Non è la prima volta che il nostro notiziario “Georgofili Info” si occupa del problema del riscaldamento globale del pianeta e dell’impronta del carbonio delle attività zootecniche, spesso ingiustamente indicate come le principali responsabili del fenomeno che appare ormai una deriva ineluttabile. Sembrava quasi che, un po’ in tutto il mondo, si fosse presa una strada giusta per limitare le emissioni di gas serra, per quanto possibile, quando si è pensato bene di far partire una nuova guerra, dopo l’Afghanistan, la Siria, l’Iraq, i Balcani e tutte le altre. E le guerre sono, senza dubbio, importanti fonti di inquinamento atmosferico, oltre a causare morti, sevizie e distruzioni fra la popolazione civile. Sicuramente meno utili degli allevamenti animali.
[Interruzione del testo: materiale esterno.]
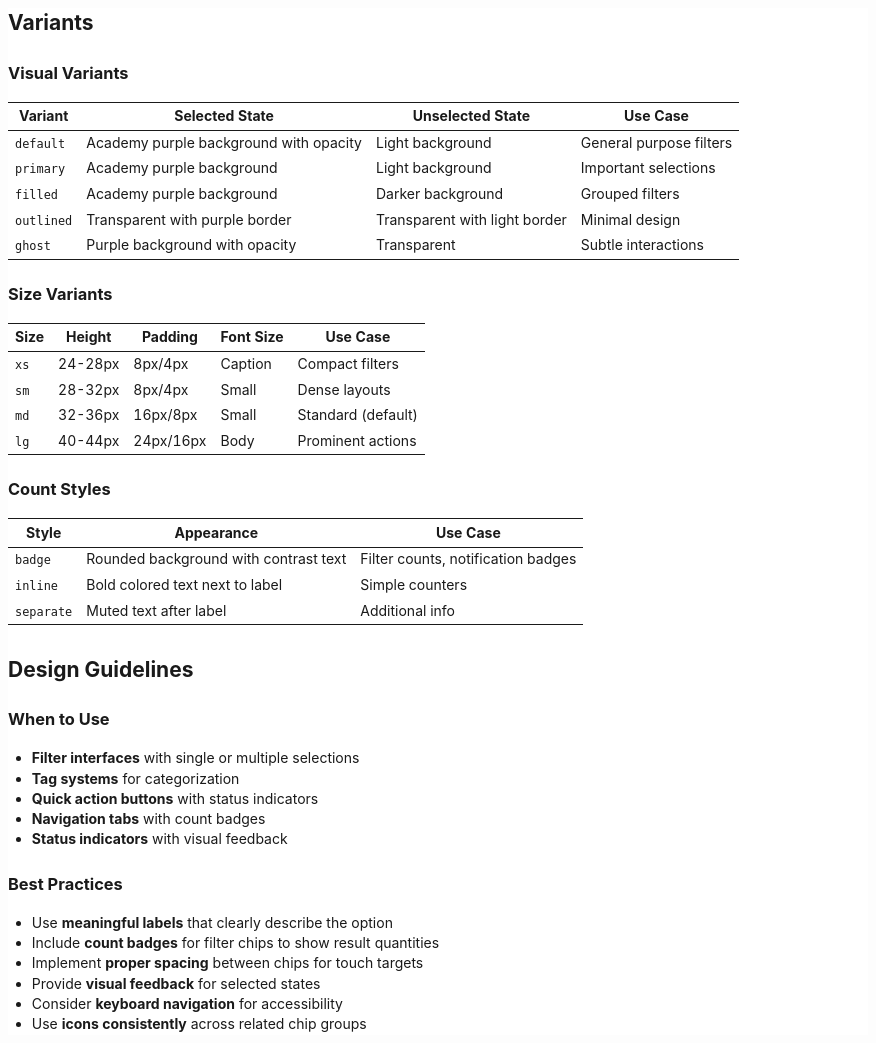 ## Variants

### Visual Variants

| Variant | Selected State | Unselected State | Use Case |
|---------|---------------|------------------|----------|
| `default` | Academy purple background with opacity | Light background | General purpose filters |
| `primary` | Academy purple background | Light background | Important selections |
| `filled` | Academy purple background | Darker background | Grouped filters |
| `outlined` | Transparent with purple border | Transparent with light border | Minimal design |
| `ghost` | Purple background with opacity | Transparent | Subtle interactions |

### Size Variants

| Size | Height | Padding | Font Size | Use Case |
|------|--------|---------|-----------|----------|
| `xs` | 24-28px | 8px/4px | Caption | Compact filters |
| `sm` | 28-32px | 8px/4px | Small | Dense layouts |
| `md` | 32-36px | 16px/8px | Small | Standard (default) |
| `lg` | 40-44px | 24px/16px | Body | Prominent actions |

### Count Styles

| Style | Appearance | Use Case |
|-------|------------|----------|
| `badge` | Rounded background with contrast text | Filter counts, notification badges |
| `inline` | Bold colored text next to label | Simple counters |
| `separate` | Muted text after label | Additional info |

## Design Guidelines

### When to Use
- **Filter interfaces** with single or multiple selections
- **Tag systems** for categorization
- **Quick action buttons** with status indicators
- **Navigation tabs** with count badges
- **Status indicators** with visual feedback

### Best Practices
- Use **meaningful labels** that clearly describe the option
- Include **count badges** for filter chips to show result quantities
- Implement **proper spacing** between chips for touch targets
- Provide **visual feedback** for selected states
- Consider **keyboard navigation** for accessibility
- Use **icons consistently** across related chip groups
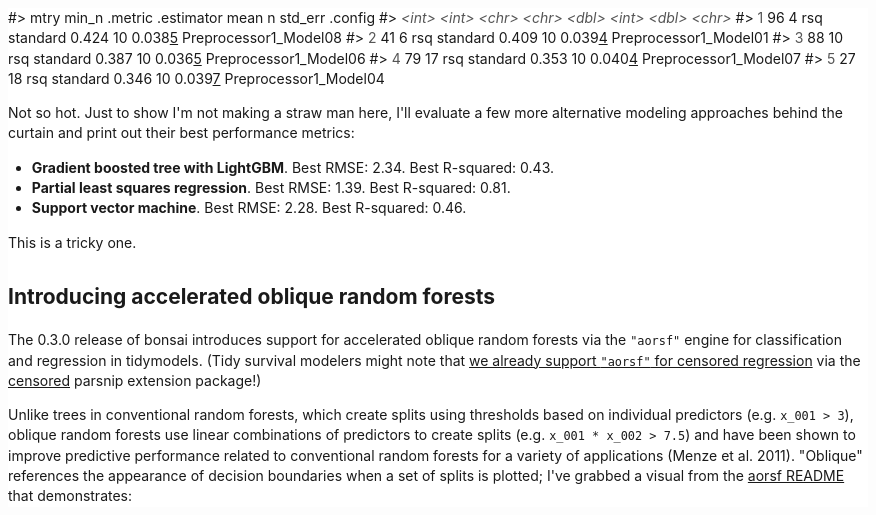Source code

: <span><span class='c'>#&gt;    mtry min_n .metric .estimator  mean     n std_err .config              </span></span>
<span><span class='c'>#&gt;   <span style='color: #555555; font-style: italic;'>&lt;int&gt;</span> <span style='color: #555555; font-style: italic;'>&lt;int&gt;</span> <span style='color: #555555; font-style: italic;'>&lt;chr&gt;</span>   <span style='color: #555555; font-style: italic;'>&lt;chr&gt;</span>      <span style='color: #555555; font-style: italic;'>&lt;dbl&gt;</span> <span style='color: #555555; font-style: italic;'>&lt;int&gt;</span>   <span style='color: #555555; font-style: italic;'>&lt;dbl&gt;</span> <span style='color: #555555; font-style: italic;'>&lt;chr&gt;</span>                </span></span>
<span><span class='c'>#&gt; <span style='color: #555555;'>1</span>    96     4 rsq     standard   0.424    10  0.038<span style='text-decoration: underline;'>5</span> Preprocessor1_Model08</span></span>
<span><span class='c'>#&gt; <span style='color: #555555;'>2</span>    41     6 rsq     standard   0.409    10  0.039<span style='text-decoration: underline;'>4</span> Preprocessor1_Model01</span></span>
<span><span class='c'>#&gt; <span style='color: #555555;'>3</span>    88    10 rsq     standard   0.387    10  0.036<span style='text-decoration: underline;'>5</span> Preprocessor1_Model06</span></span>
<span><span class='c'>#&gt; <span style='color: #555555;'>4</span>    79    17 rsq     standard   0.353    10  0.040<span style='text-decoration: underline;'>4</span> Preprocessor1_Model07</span></span>
<span><span class='c'>#&gt; <span style='color: #555555;'>5</span>    27    18 rsq     standard   0.346    10  0.039<span style='text-decoration: underline;'>7</span> Preprocessor1_Model04</span></span>
<span></span></code></pre>

</div>

Not so hot. Just to show I'm not making a straw man here, I'll evaluate a few more alternative modeling approaches behind the curtain and print out their best performance metrics:

-   **Gradient boosted tree with LightGBM**. Best RMSE: 2.34. Best R-squared: 0.43.
-   **Partial least squares regression**. Best RMSE: 1.39. Best R-squared: 0.81.
-   **Support vector machine**. Best RMSE: 2.28. Best R-squared: 0.46.

This is a tricky one.

## Introducing accelerated oblique random forests

The 0.3.0 release of bonsai introduces support for accelerated oblique random forests via the `"aorsf"` engine for classification and regression in tidymodels. (Tidy survival modelers might note that [we already support `"aorsf"` for censored regression](https://www.tidyverse.org/blog/2023/04/censored-0-2-0/) via the [censored](https://censored.tidymodels.org) parsnip extension package!)

Unlike trees in conventional random forests, which create splits using thresholds based on individual predictors (e.g. `x_001 > 3`), oblique random forests use linear combinations of predictors to create splits (e.g. `x_001 * x_002 > 7.5`) and have been shown to improve predictive performance related to conventional random forests for a variety of applications (Menze et al. 2011). "Oblique" references the appearance of decision boundaries when a set of splits is plotted; I've grabbed a visual from the [aorsf README](https://github.com/ropensci/aorsf?tab=readme-ov-file#what-does-oblique-mean) that demonstrates:

<div class="highlight">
Le atrocità della guerra ci hanno fatto dimenticare la pandemia da Covid e le precarie condizioni delle nostre finanze, ma non ci dobbiamo dimenticare dell’importanza delle produzioni zootecniche per la nostra sopravvivenza futura, in particolare della filiera lattiero-casearia, che dipende in primo luogo dalla efficienza produttiva delle bovine da latte, particolarmente sensibili allo stress termico. Ed ecco che in letteratura si segnalano nuovi lavori riguardo alla possibilità di mitigare le conseguenze negative dello stress termico sulle produzioni animali: non potendo fare molto per mitigare le temperature del pianeta, molti scienziati guardano con fiducia a tecniche alimentari più adeguate, ad ambienti più protetti e ad animali geneticamente più resistenti.
È accertato che lo stress termico ha influenze negative su tutte le attività degli animali a sangue caldo, quindi anche sulla produttività dei nostri animali allevati.
Per quanto riguarda le bovine da latte, sono apparsi recentemente molti articoli interessanti al riguardo. Fra questi, citiamo i più recenti. Il primo (Lewis et al., Economic Threshold Analysis of Supplementing Dairy Cow Diets with Betaine and Fat during a Heat Challenge: A Pre- and Post-Experimental Comparison. Animals, Vol. 12, 2022. 10.3390/ani12010092.) riguarda l’aspetto nutrizionale: è noto che la digestione degli alimenti ed il metabolismo dei nutrienti assorbiti generano calore. Nella bovina da latte, in particolare, se questo carico termico non può essere disperso nell’ambiente per le condizioni termiche elevate, il consumo volontario degli alimenti e le produzioni di latte risultano compromessi. A livelli di THI (Temperature-Humidity Index) superiori a 68, la vacca da latte subisce stress termico.
Nel citato lavoro di Lewis et al., gli autori dimostrano che, paradossalmente, poiché i grassi producono un incremento termico più basso di altri nutrienti, la somministrazione di diete a più alto contenuto lipidico incrementa la produzione di latte negli animali stressati termicamente.
Il secondo lavoro riguarda lo studio del genoma per la previsione della tolleranza genetica allo stress termico (Cheruiyot et al., Genetics Selection Evolution, Vol. 54, Art. Number 17, 2022). Non è opportuno che mi avventuri a commentare questo lavoro, in considerazione della mia profonda ignoranza in materia. Mi limito a citarlo per completezza di informazione.
Altre considerazioni possono essere fatte riguardo al colore del mantello ed all’opportunità di avere accesso a zone di ombra e ventilate per gli animali.
Comunque sia, l’impressione è che si stia lavorando più su tipi genetici più resistenti e su diete più compatibili con i climi caldi piuttosto che all’ormai poco affidabile tentativo di ridurre i gas serra, per lo meno nell’attuale breve periodo caratterizzato dai problemi ben più gravi conseguenti al conflitto in Ucraina, dalle conseguenze difficilmente prevedibili.